• REQUIREMENT
Rewrite the entries below from the line with "catalogue / barcode: US 1382822" to the line with "scientific name: Limnodea arkansana", swapping "locality" for "place" and leaving everything else as it is.

• RECORD EXTRACTS
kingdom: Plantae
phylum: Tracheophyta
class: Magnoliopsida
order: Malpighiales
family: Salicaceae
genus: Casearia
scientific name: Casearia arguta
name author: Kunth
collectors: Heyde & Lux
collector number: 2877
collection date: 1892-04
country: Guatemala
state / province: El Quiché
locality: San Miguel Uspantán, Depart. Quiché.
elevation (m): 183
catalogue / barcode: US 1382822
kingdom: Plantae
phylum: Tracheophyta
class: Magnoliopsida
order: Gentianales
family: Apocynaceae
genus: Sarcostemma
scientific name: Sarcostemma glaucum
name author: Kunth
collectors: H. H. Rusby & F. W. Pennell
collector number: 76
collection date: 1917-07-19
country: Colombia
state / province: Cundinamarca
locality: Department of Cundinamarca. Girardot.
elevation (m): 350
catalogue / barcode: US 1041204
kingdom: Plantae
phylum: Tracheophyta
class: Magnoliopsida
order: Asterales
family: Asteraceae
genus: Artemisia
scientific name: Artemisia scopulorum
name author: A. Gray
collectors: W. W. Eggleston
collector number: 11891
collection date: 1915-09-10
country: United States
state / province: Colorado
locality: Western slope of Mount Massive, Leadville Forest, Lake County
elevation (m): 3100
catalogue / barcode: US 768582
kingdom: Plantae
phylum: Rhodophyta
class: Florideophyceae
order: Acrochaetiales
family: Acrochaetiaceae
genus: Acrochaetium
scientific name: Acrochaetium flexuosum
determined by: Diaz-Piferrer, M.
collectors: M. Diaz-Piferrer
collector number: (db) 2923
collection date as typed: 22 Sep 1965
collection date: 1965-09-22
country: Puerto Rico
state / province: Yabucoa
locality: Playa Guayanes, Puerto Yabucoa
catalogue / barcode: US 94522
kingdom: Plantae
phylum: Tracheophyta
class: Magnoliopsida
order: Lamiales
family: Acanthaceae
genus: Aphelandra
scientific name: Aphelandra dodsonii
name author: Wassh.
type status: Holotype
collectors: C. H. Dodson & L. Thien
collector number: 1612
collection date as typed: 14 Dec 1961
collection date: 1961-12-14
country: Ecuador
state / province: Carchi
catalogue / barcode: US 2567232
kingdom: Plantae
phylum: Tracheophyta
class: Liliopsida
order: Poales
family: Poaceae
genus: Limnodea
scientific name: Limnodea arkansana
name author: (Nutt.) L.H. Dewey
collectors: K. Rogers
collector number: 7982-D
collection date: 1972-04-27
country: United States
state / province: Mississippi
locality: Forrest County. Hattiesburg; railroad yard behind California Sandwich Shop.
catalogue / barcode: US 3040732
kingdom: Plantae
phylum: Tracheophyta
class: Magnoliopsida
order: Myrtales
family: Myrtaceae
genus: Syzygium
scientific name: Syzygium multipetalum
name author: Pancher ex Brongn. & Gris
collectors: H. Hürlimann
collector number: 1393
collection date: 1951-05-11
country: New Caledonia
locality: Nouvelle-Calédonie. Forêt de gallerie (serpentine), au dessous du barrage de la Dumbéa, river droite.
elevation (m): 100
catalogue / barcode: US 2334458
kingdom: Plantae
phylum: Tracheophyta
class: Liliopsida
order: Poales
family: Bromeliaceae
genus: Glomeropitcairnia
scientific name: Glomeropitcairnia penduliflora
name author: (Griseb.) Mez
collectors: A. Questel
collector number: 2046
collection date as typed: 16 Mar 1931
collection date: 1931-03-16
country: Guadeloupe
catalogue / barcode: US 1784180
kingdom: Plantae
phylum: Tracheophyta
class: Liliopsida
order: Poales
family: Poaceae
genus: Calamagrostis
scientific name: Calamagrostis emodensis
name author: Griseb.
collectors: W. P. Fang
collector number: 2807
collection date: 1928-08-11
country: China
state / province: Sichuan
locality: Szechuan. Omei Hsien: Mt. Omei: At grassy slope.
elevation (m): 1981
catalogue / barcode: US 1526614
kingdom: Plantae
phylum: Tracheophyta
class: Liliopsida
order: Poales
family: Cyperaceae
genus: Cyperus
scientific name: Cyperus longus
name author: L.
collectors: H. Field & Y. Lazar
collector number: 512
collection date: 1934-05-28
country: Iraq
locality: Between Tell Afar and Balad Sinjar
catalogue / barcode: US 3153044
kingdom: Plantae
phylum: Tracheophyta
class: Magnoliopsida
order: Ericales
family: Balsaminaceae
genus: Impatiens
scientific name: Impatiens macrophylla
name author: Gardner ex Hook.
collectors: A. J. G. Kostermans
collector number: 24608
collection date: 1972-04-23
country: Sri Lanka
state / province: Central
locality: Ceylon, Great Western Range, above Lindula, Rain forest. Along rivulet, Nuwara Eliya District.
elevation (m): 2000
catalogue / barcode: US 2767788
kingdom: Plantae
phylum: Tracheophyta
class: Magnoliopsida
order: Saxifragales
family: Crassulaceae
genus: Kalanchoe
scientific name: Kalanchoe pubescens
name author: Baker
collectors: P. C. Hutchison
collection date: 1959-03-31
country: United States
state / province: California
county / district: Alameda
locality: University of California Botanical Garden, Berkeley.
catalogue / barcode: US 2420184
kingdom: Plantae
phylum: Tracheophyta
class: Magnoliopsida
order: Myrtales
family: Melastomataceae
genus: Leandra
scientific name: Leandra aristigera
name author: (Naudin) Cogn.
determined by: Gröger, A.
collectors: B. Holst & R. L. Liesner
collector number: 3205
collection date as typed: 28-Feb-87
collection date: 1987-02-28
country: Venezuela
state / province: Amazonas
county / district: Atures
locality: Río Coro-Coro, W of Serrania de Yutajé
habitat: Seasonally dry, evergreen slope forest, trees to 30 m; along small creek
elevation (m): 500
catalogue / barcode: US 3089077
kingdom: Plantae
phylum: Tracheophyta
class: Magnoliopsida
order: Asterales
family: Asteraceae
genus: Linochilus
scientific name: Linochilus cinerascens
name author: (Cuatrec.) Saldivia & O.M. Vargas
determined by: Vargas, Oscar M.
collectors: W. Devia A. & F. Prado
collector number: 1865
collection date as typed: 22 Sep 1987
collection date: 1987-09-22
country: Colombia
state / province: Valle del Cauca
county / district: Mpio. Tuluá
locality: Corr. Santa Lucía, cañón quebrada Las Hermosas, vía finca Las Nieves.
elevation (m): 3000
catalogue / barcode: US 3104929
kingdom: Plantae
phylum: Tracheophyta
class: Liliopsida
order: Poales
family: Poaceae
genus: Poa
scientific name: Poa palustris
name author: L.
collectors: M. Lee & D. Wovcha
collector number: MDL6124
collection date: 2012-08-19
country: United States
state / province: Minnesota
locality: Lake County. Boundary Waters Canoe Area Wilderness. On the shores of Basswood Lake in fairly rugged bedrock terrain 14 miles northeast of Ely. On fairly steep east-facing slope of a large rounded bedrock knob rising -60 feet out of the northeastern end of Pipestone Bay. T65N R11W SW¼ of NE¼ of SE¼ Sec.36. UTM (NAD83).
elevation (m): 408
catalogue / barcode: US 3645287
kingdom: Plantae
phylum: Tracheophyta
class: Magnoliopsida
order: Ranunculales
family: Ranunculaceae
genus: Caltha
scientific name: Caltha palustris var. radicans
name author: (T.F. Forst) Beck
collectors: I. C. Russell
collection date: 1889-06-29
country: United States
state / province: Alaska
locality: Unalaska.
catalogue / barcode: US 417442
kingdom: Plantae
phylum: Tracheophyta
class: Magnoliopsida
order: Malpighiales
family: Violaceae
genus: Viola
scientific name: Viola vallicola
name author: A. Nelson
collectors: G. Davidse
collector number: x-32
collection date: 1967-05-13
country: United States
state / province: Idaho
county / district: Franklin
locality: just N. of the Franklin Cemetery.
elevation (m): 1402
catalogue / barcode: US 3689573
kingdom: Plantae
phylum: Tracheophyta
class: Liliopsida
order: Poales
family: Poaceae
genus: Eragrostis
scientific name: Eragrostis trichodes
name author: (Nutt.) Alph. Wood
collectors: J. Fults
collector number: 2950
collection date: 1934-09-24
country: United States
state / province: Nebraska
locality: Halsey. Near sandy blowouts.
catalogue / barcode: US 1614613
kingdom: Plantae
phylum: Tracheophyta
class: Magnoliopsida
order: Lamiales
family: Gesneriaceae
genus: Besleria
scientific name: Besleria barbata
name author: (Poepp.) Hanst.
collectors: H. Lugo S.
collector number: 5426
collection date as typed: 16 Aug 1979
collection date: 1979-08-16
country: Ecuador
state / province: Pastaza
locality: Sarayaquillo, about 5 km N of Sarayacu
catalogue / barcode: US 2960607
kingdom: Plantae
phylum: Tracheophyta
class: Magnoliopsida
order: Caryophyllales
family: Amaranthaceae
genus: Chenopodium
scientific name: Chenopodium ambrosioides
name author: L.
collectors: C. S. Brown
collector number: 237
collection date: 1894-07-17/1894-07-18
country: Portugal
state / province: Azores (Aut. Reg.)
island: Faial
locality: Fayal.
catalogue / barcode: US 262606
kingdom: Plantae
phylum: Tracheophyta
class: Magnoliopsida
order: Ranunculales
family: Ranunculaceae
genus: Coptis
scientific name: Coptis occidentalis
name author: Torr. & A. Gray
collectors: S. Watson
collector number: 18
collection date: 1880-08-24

• EXERCISE SOLUTION
catalogue / barcode: US 1382822
kingdom: Plantae
phylum: Tracheophyta
class: Magnoliopsida
order: Gentianales
family: Apocynaceae
genus: Sarcostemma
scientific name: Sarcostemma glaucum
name author: Kunth
collectors: H. H. Rusby & F. W. Pennell
collector number: 76
collection date: 1917-07-19
country: Colombia
state / province: Cundinamarca
place: Department of Cundinamarca. Girardot.
elevation (m): 350
catalogue / barcode: US 1041204
kingdom: Plantae
phylum: Tracheophyta
class: Magnoliopsida
order: Asterales
family: Asteraceae
genus: Artemisia
scientific name: Artemisia scopulorum
name author: A. Gray
collectors: W. W. Eggleston
collector number: 11891
collection date: 1915-09-10
country: United States
state / province: Colorado
place: Western slope of Mount Massive, Leadville Forest, Lake County
elevation (m): 3100
catalogue / barcode: US 768582
kingdom: Plantae
phylum: Rhodophyta
class: Florideophyceae
order: Acrochaetiales
family: Acrochaetiaceae
genus: Acrochaetium
scientific name: Acrochaetium flexuosum
determined by: Diaz-Piferrer, M.
collectors: M. Diaz-Piferrer
collector number: (db) 2923
collection date as typed: 22 Sep 1965
collection date: 1965-09-22
country: Puerto Rico
state / province: Yabucoa
place: Playa Guayanes, Puerto Yabucoa
catalogue / barcode: US 94522
kingdom: Plantae
phylum: Tracheophyta
class: Magnoliopsida
order: Lamiales
family: Acanthaceae
genus: Aphelandra
scientific name: Aphelandra dodsonii
name author: Wassh.
type status: Holotype
collectors: C. H. Dodson & L. Thien
collector number: 1612
collection date as typed: 14 Dec 1961
collection date: 1961-12-14
country: Ecuador
state / province: Carchi
catalogue / barcode: US 2567232
kingdom: Plantae
phylum: Tracheophyta
class: Liliopsida
order: Poales
family: Poaceae
genus: Limnodea
scientific name: Limnodea arkansana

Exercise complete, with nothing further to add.